TASK — Please give back all the records exactly, but keep the pictures out.

ENTRIES SHOWN —
################

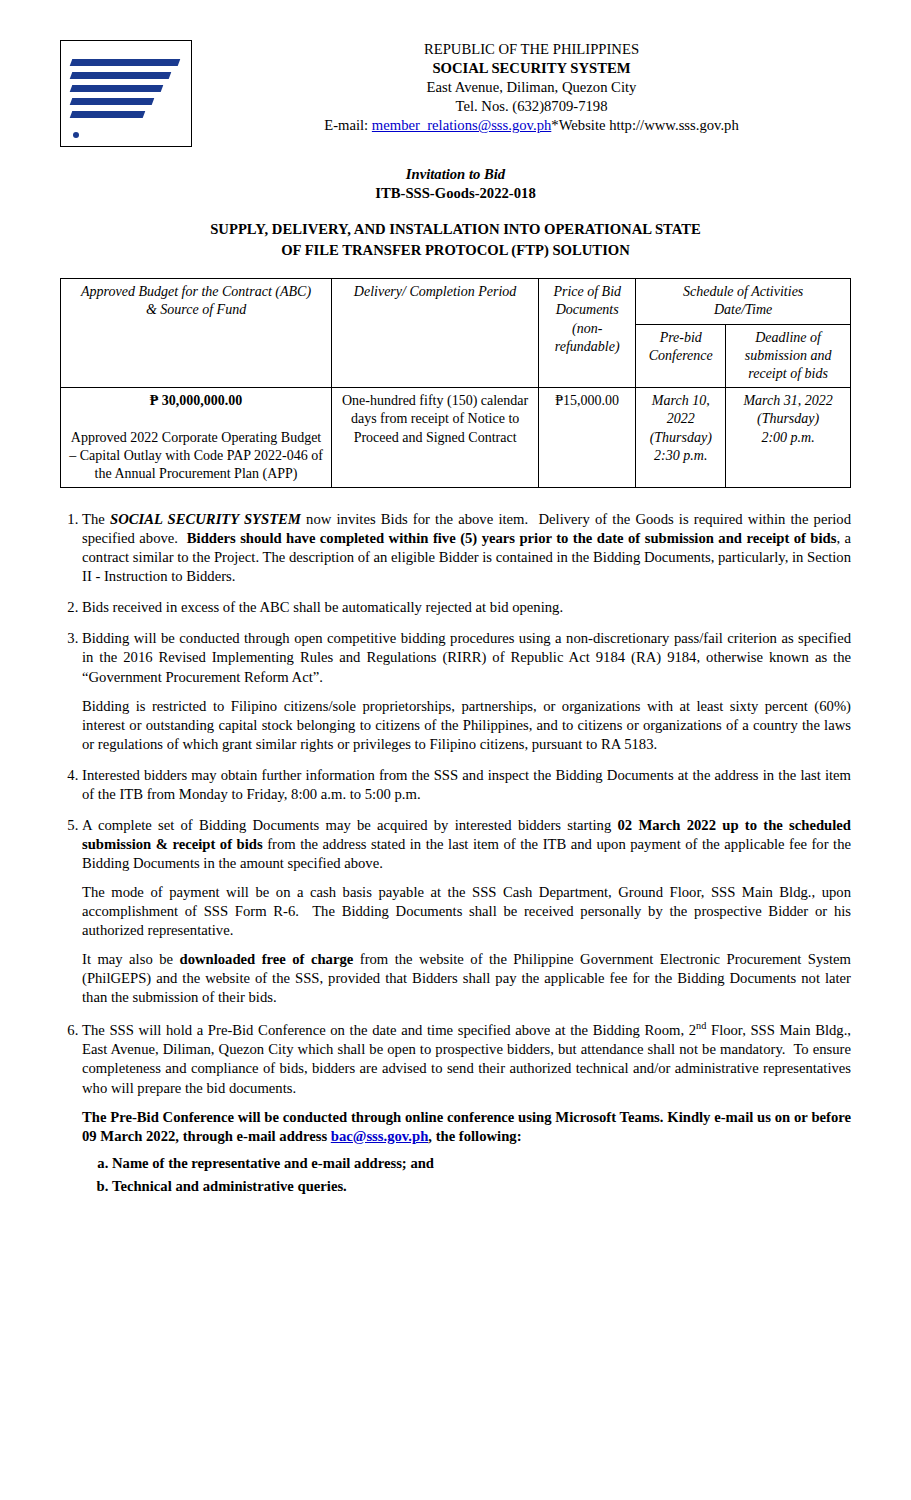REPUBLIC OF THE PHILIPPINES
SOCIAL SECURITY SYSTEM
East Avenue, Diliman, Quezon City
Tel. Nos. (632)8709-7198
E-mail: member_relations@sss.gov.ph*Website http://www.sss.gov.ph
Invitation to Bid
ITB-SSS-Goods-2022-018
SUPPLY, DELIVERY, AND INSTALLATION INTO OPERATIONAL STATE
OF FILE TRANSFER PROTOCOL (FTP) SOLUTION
| Approved Budget for the Contract (ABC) & Source of Fund | Delivery/ Completion Period | Price of Bid Documents (non-refundable) | Schedule of Activities Date/Time |
| --- | --- | --- | --- |
| Pre-bid Conference | Deadline of submission and receipt of bids |
| ₱ 30,000,000.00 Approved 2022 Corporate Operating Budget – Capital Outlay with Code PAP 2022-046 of the Annual Procurement Plan (APP) | One-hundred fifty (150) calendar days from receipt of Notice to Proceed and Signed Contract | ₱15,000.00 | March 10, 2022 (Thursday) 2:30 p.m. | March 31, 2022 (Thursday) 2:00 p.m. |
The SOCIAL SECURITY SYSTEM now invites Bids for the above item. Delivery of the Goods is required within the period specified above. Bidders should have completed within five (5) years prior to the date of submission and receipt of bids, a contract similar to the Project. The description of an eligible Bidder is contained in the Bidding Documents, particularly, in Section II - Instruction to Bidders.
Bids received in excess of the ABC shall be automatically rejected at bid opening.
Bidding will be conducted through open competitive bidding procedures using a non-discretionary pass/fail criterion as specified in the 2016 Revised Implementing Rules and Regulations (RIRR) of Republic Act 9184 (RA) 9184, otherwise known as the “Government Procurement Reform Act”.
Bidding is restricted to Filipino citizens/sole proprietorships, partnerships, or organizations with at least sixty percent (60%) interest or outstanding capital stock belonging to citizens of the Philippines, and to citizens or organizations of a country the laws or regulations of which grant similar rights or privileges to Filipino citizens, pursuant to RA 5183.
Interested bidders may obtain further information from the SSS and inspect the Bidding Documents at the address in the last item of the ITB from Monday to Friday, 8:00 a.m. to 5:00 p.m.
A complete set of Bidding Documents may be acquired by interested bidders starting 02 March 2022 up to the scheduled submission & receipt of bids from the address stated in the last item of the ITB and upon payment of the applicable fee for the Bidding Documents in the amount specified above.
The mode of payment will be on a cash basis payable at the SSS Cash Department, Ground Floor, SSS Main Bldg., upon accomplishment of SSS Form R-6. The Bidding Documents shall be received personally by the prospective Bidder or his authorized representative.
It may also be downloaded free of charge from the website of the Philippine Government Electronic Procurement System (PhilGEPS) and the website of the SSS, provided that Bidders shall pay the applicable fee for the Bidding Documents not later than the submission of their bids.
The SSS will hold a Pre-Bid Conference on the date and time specified above at the Bidding Room, 2nd Floor, SSS Main Bldg., East Avenue, Diliman, Quezon City which shall be open to prospective bidders, but attendance shall not be mandatory. To ensure completeness and compliance of bids, bidders are advised to send their authorized technical and/or administrative representatives who will prepare the bid documents.
The Pre-Bid Conference will be conducted through online conference using Microsoft Teams. Kindly e-mail us on or before 09 March 2022, through e-mail address bac@sss.gov.ph, the following:
Name of the representative and e-mail address; and
Technical and administrative queries.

################

WORKED SOLUTION —
REPUBLIC OF THE PHILIPPINES
SOCIAL SECURITY SYSTEM
East Avenue, Diliman, Quezon City
Tel. Nos. (632)8709-7198
E-mail: member_relations@sss.gov.ph*Website http://www.sss.gov.ph
Invitation to Bid
ITB-SSS-Goods-2022-018
SUPPLY, DELIVERY, AND INSTALLATION INTO OPERATIONAL STATE
OF FILE TRANSFER PROTOCOL (FTP) SOLUTION
| Approved Budget for the Contract (ABC) & Source of Fund | Delivery/ Completion Period | Price of Bid Documents (non-refundable) | Schedule of Activities Date/Time |
| --- | --- | --- | --- |
| Pre-bid Conference | Deadline of submission and receipt of bids |
| ₱ 30,000,000.00 Approved 2022 Corporate Operating Budget – Capital Outlay with Code PAP 2022-046 of the Annual Procurement Plan (APP) | One-hundred fifty (150) calendar days from receipt of Notice to Proceed and Signed Contract | ₱15,000.00 | March 10, 2022 (Thursday) 2:30 p.m. | March 31, 2022 (Thursday) 2:00 p.m. |
The SOCIAL SECURITY SYSTEM now invites Bids for the above item. Delivery of the Goods is required within the period specified above. Bidders should have completed within five (5) years prior to the date of submission and receipt of bids, a contract similar to the Project. The description of an eligible Bidder is contained in the Bidding Documents, particularly, in Section II - Instruction to Bidders.
Bids received in excess of the ABC shall be automatically rejected at bid opening.
Bidding will be conducted through open competitive bidding procedures using a non-discretionary pass/fail criterion as specified in the 2016 Revised Implementing Rules and Regulations (RIRR) of Republic Act 9184 (RA) 9184, otherwise known as the “Government Procurement Reform Act”.
Bidding is restricted to Filipino citizens/sole proprietorships, partnerships, or organizations with at least sixty percent (60%) interest or outstanding capital stock belonging to citizens of the Philippines, and to citizens or organizations of a country the laws or regulations of which grant similar rights or privileges to Filipino citizens, pursuant to RA 5183.
Interested bidders may obtain further information from the SSS and inspect the Bidding Documents at the address in the last item of the ITB from Monday to Friday, 8:00 a.m. to 5:00 p.m.
A complete set of Bidding Documents may be acquired by interested bidders starting 02 March 2022 up to the scheduled submission & receipt of bids from the address stated in the last item of the ITB and upon payment of the applicable fee for the Bidding Documents in the amount specified above.
The mode of payment will be on a cash basis payable at the SSS Cash Department, Ground Floor, SSS Main Bldg., upon accomplishment of SSS Form R-6. The Bidding Documents shall be received personally by the prospective Bidder or his authorized representative.
It may also be downloaded free of charge from the website of the Philippine Government Electronic Procurement System (PhilGEPS) and the website of the SSS, provided that Bidders shall pay the applicable fee for the Bidding Documents not later than the submission of their bids.
The SSS will hold a Pre-Bid Conference on the date and time specified above at the Bidding Room, 2nd Floor, SSS Main Bldg., East Avenue, Diliman, Quezon City which shall be open to prospective bidders, but attendance shall not be mandatory. To ensure completeness and compliance of bids, bidders are advised to send their authorized technical and/or administrative representatives who will prepare the bid documents.
The Pre-Bid Conference will be conducted through online conference using Microsoft Teams. Kindly e-mail us on or before 09 March 2022, through e-mail address bac@sss.gov.ph, the following:
Name of the representative and e-mail address; and
Technical and administrative queries.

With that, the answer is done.